EXTRACTED TEXT
IBM top-scores again in USA
This item on The Register caught the IPKat's eye, largely on account of its title: "IBM looks to patent new system for patenting patents". The article isn't quite as exotic, though it tells of IBM's now boringly predictable lead at the top of the USPTO's annual list of top patentees. For the record, IBM received 2,941 patents in 2005, with is nearest competitor Cannon Kabushiki Kaisha a distant second at 1,828.
What IBM says about patents, licensing and technical disclosures
What others say about IBM and patents here, here and here
UK government v UK Patent Office?
An article in today's Telegraph must have had some readers choking over their muesli. It relates the saga of the UK's implementation of Directive 2001/84 on the resale right for the benefit of the author of an original work of art (see earlier IPKat blog here). The article reads, in part:
"Tony Blair and his ministers have been treated with contempt by officials of the Patent Office, in the uniquely damaging way they have chosen to implement an EC directive long resisted by the Government as destructive to Britain's art market. Other foreign governments which supported Mr Blair are amazed to see his officials going out of their way to exceed the requirements of EU law by making the directive much more harmful to British interests than it need be. [...]The IPKat is very fond of the UK Patent Office and, having had first-hand experience of it over the past couple of decades, he very much doubts that it would go out of the way to harm anyone's interests or increase bureaucratic hassle on its own volition. He wishes he could say the same about the UK government ...
The British Art Market Federation (supported by many well-known artists) argued that this would simply drive out business to those countries where droit de suite doesn't apply, and they made their case so powerfully that in 1999 Mr Blair told his fellow heads of government it would be crazy for the EU to impose the system unless countries such as the US and Switzerland agreed to follow. He even spoke of using the "Luxembourg Compromise", a device invented by de Gaulle (left, for a change), giving a country the right to veto EC legislation it considers a threat to a "vital national interest".

Pixel coordinate listings
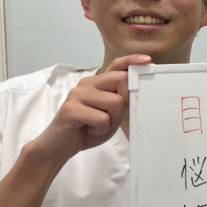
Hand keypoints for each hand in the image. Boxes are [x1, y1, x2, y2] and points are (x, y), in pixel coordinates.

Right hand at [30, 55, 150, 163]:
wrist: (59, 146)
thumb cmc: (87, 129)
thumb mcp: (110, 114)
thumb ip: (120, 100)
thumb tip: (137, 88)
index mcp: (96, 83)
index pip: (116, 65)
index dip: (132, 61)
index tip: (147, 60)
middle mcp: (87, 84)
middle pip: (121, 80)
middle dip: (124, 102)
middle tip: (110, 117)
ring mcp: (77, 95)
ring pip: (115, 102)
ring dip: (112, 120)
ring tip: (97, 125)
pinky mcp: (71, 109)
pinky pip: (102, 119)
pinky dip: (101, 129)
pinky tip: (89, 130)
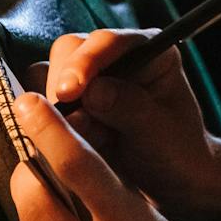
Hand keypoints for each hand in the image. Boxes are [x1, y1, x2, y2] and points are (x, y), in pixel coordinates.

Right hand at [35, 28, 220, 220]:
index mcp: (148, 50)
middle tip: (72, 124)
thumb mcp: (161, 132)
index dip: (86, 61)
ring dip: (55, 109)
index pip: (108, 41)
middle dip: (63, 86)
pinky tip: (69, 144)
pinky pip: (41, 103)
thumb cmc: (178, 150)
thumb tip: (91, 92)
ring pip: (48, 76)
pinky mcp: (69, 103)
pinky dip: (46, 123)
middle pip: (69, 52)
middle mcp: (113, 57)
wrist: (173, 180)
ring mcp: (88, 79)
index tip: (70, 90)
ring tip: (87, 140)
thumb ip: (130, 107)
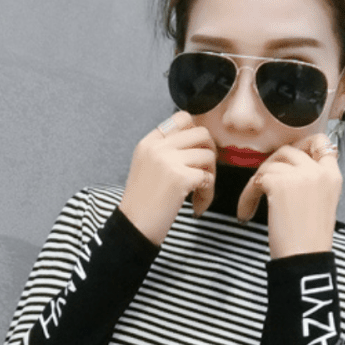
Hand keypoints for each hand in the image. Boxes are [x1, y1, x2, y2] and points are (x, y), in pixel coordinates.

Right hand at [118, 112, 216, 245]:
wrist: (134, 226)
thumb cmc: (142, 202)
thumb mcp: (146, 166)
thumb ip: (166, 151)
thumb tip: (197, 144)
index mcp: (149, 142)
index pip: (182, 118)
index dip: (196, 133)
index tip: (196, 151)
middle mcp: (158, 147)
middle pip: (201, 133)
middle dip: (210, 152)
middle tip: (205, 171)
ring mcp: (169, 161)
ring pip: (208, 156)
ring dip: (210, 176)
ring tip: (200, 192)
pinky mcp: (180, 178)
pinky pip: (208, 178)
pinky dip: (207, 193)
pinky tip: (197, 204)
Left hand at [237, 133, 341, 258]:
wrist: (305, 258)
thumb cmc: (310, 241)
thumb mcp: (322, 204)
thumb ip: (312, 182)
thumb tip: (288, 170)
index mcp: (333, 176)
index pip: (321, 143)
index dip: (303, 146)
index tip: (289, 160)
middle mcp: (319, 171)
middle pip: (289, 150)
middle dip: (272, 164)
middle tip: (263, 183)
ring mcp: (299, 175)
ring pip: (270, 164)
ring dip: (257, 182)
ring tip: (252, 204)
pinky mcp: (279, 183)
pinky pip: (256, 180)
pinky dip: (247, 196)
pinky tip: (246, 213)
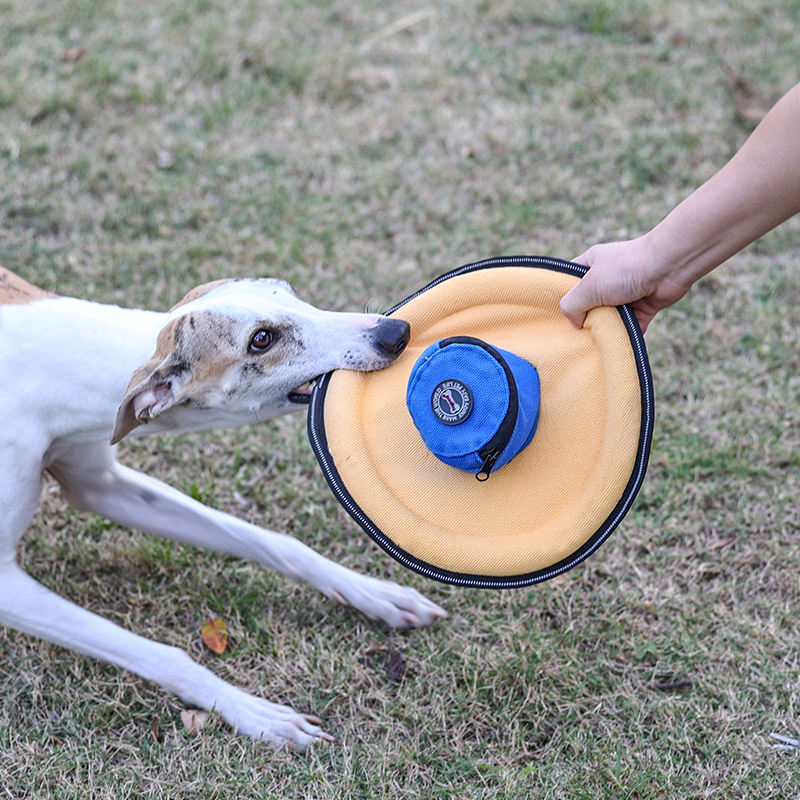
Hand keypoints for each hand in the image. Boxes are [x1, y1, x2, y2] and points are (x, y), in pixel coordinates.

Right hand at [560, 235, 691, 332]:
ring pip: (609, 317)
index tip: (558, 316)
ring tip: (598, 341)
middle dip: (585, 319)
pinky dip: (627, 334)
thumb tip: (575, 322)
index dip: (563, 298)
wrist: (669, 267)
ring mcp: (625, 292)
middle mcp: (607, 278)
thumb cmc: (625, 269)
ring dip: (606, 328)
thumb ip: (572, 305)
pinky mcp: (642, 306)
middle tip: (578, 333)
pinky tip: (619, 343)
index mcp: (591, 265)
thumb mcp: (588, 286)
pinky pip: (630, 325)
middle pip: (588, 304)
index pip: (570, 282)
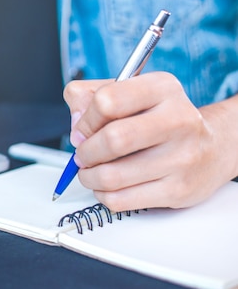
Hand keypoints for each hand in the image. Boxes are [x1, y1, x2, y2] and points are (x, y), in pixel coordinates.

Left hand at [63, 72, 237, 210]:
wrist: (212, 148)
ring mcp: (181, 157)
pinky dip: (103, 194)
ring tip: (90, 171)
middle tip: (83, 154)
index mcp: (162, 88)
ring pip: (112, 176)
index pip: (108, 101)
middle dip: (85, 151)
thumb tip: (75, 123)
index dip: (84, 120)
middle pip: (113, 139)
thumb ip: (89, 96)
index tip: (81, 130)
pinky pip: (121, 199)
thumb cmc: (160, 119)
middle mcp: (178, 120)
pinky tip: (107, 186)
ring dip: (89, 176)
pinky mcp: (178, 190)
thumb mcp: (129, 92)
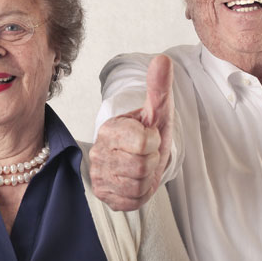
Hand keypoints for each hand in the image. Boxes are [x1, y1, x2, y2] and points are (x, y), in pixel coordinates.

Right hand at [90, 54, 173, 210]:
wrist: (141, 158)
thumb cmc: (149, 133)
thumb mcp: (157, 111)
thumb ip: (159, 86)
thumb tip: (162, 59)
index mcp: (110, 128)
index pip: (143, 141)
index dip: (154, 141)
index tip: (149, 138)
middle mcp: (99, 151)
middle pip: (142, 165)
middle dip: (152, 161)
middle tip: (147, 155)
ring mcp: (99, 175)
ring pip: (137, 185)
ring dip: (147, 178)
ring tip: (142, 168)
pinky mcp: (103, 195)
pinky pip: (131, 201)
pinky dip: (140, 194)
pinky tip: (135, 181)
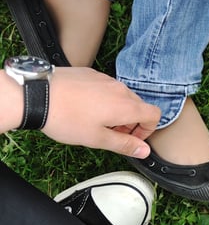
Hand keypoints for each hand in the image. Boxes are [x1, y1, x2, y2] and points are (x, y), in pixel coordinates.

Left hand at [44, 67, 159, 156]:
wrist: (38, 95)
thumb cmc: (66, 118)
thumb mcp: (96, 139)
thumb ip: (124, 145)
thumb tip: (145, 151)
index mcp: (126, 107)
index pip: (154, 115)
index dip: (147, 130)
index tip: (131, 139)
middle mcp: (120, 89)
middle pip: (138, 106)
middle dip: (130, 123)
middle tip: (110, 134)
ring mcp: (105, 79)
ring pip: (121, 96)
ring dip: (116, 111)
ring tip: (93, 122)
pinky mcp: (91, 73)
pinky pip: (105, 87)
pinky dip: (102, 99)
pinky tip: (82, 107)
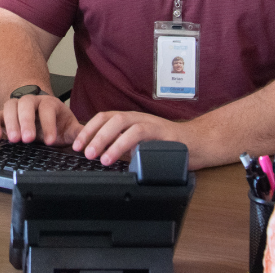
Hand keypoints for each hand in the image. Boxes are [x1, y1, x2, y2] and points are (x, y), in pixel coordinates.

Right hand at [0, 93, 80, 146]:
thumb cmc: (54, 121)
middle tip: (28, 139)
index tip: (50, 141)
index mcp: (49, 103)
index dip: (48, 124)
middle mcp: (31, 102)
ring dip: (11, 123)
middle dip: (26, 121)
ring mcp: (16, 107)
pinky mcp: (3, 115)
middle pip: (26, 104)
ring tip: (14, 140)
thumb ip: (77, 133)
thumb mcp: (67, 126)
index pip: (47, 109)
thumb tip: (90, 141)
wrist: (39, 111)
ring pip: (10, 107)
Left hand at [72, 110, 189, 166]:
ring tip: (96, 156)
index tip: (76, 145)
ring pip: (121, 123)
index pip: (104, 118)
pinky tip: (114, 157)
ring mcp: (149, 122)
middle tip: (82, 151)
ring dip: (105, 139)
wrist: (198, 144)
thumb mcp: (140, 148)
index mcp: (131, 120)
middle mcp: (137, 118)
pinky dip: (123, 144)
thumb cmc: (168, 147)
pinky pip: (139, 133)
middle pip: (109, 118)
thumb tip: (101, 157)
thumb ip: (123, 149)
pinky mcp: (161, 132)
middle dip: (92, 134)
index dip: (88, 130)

WHAT YOU WILL DO
Write out again the passage of the IPKat blog text that begins at the words "IBM top-scores again" and stops after "second at 1,828.", substituting "US Patent and Trademark Office" for "USPTO". The lines of pixel coordinate listings play no part in what is asked here.

WRITTEN RESPONSE
IBM top-scores again in USA
This item on The Register caught the IPKat's eye, largely on account of its title: "IBM looks to patent new system for patenting patents". The article isn't quite as exotic, though it tells of IBM's now boringly predictable lead at the top of the US Patent and Trademark Office's annual list of top patentees. For the record, IBM received 2,941 patents in 2005, with is nearest competitor Cannon Kabushiki Kaisha a distant second at 1,828.